While I was still on my permit, I drove my car to Cambridge with David, my college boyfriend, who conveniently also lived in New Jersey. (He appears in several of my other Retrospect stories.) One of my best friends since childhood had just graduated from Jackson (now Tufts) and had an apartment in Cambridge with two other girls, so we went up to visit her. Well, not exactly to visit her, they were all going to be away, and she invited us to use their empty apartment. We didn’t feel the need to mention that to either set of parents. So we set off in my Valiant, and I think it might have been the first time I did any highway driving. David had already been driving for a few years, and he was a good teacher and very calm. He taught me useful things I have never forgotten, like don’t try to pass a big rig going downhill, because they go really fast then, whereas they are easy to pass going uphill. Also, if you are in the middle lane and you suddenly see your exit, it’s safer to wait for the next exit and double back, rather than whipping across a couple of lanes to get to the exit ramp. (He taught me that one with a slight quaver in his voice after I successfully executed the whipping across a couple of lanes maneuver.)

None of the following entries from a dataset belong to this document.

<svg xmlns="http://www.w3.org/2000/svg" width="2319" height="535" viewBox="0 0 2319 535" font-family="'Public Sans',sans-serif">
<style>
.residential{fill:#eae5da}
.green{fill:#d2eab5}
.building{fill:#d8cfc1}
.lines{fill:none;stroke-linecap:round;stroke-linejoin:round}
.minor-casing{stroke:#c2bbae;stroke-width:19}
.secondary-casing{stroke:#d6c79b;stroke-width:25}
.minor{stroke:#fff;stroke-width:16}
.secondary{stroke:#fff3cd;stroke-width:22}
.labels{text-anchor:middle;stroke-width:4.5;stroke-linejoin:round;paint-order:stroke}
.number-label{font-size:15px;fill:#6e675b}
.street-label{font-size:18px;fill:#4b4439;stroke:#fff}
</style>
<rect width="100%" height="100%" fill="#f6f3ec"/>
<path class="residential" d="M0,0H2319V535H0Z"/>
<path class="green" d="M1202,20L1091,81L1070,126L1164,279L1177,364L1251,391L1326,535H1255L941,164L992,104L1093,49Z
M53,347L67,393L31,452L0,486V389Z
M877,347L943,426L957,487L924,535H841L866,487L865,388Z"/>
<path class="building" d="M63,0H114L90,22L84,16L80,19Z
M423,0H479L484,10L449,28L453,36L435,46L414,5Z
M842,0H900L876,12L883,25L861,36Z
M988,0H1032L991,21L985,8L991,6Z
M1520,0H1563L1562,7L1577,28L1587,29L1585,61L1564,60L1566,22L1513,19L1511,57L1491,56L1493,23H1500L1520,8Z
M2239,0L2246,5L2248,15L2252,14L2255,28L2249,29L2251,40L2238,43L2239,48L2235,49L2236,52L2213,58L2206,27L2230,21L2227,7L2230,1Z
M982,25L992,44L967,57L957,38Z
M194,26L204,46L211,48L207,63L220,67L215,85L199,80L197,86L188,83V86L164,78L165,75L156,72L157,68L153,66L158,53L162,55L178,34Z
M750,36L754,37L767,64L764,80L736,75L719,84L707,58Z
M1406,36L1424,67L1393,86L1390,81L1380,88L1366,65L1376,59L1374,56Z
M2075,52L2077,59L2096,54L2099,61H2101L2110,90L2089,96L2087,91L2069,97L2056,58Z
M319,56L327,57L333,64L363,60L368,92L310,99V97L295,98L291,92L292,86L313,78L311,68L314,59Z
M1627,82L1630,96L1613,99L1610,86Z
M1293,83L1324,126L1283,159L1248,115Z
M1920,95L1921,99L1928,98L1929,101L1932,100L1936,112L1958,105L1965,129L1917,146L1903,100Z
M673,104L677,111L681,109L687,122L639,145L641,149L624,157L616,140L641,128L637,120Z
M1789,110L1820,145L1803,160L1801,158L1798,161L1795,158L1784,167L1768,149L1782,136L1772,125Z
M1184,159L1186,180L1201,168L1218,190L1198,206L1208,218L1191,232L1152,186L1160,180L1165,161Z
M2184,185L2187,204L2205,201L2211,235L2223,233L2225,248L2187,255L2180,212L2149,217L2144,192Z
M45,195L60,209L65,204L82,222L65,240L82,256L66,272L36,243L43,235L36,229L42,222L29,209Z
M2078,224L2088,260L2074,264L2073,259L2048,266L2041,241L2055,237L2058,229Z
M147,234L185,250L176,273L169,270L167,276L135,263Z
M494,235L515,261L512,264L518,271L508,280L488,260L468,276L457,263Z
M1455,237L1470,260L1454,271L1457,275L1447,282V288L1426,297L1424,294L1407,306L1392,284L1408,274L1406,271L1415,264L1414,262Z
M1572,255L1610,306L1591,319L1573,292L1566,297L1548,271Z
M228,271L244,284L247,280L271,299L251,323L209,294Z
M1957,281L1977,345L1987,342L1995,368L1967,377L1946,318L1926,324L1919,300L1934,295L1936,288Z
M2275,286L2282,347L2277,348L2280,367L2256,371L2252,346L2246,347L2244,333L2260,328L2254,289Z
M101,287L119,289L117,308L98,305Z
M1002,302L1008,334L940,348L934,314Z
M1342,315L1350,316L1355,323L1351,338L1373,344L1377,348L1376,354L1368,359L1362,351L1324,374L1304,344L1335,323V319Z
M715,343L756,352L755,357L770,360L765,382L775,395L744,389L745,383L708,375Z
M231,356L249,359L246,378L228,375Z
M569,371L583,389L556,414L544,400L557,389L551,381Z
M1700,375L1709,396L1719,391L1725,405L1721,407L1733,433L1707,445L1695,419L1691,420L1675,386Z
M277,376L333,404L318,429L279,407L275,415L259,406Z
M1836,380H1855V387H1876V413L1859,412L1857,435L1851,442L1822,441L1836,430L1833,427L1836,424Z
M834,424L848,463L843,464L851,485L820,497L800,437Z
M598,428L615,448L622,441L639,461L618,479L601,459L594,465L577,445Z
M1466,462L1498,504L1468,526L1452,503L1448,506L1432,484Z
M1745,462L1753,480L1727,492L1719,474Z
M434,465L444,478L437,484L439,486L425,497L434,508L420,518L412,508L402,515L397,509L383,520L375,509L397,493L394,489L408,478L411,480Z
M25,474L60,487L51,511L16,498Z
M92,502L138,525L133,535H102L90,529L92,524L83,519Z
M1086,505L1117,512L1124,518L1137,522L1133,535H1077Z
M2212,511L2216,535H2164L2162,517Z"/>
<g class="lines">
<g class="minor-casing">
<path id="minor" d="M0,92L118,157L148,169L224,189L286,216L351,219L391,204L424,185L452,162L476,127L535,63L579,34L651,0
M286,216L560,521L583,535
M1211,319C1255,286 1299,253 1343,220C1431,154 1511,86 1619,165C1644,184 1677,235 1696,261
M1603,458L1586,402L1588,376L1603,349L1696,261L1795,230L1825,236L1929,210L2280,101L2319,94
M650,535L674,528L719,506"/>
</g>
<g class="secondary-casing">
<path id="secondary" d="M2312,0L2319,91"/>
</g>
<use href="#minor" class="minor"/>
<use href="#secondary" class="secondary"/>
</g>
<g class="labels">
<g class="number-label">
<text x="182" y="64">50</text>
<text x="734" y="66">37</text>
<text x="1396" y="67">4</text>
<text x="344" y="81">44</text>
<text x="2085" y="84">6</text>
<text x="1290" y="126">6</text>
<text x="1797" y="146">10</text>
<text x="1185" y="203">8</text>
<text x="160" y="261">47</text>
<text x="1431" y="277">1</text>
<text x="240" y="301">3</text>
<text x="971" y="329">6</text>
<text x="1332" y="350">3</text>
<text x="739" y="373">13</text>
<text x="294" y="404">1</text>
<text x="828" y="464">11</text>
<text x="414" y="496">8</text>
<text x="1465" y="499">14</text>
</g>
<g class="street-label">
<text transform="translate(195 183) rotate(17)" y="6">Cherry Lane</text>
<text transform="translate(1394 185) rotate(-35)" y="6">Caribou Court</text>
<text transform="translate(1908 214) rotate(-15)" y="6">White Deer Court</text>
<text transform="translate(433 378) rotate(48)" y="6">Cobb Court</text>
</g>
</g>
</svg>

On August 4, 1971, just a few weeks before I turned twenty, I took my driving test and passed the first time. This is what my first driver’s license looked like. No picture, flimsy cardboard, distinctive orange color. My eyes are listed as “2” which means brown (the key is on the back: 1-black, 2-brown, 3-gray, 4-blue, 5-hazel, 6-green). My weight is listed as “0” which means under 121 lbs. (Then the numbers go up in increments of 20 pounds, ending at 6 which means over 220 lbs.) I renewed it several times by mail, even after I was living in California, because it never hurts to have an extra driver’s license. In the mid-eighties they added a photo to the license, so I couldn’t renew it by mail any more, and that was the end of that.
A month after getting that beautiful orange license, I went back to college where I had no need or opportunity to drive. A year later, when I graduated, the Valiant officially became mine, and my parents got a new car to replace it. I drove around Cambridge for the next two years perfecting my driving skills, and then took the ultimate highway test — driving cross-country to California.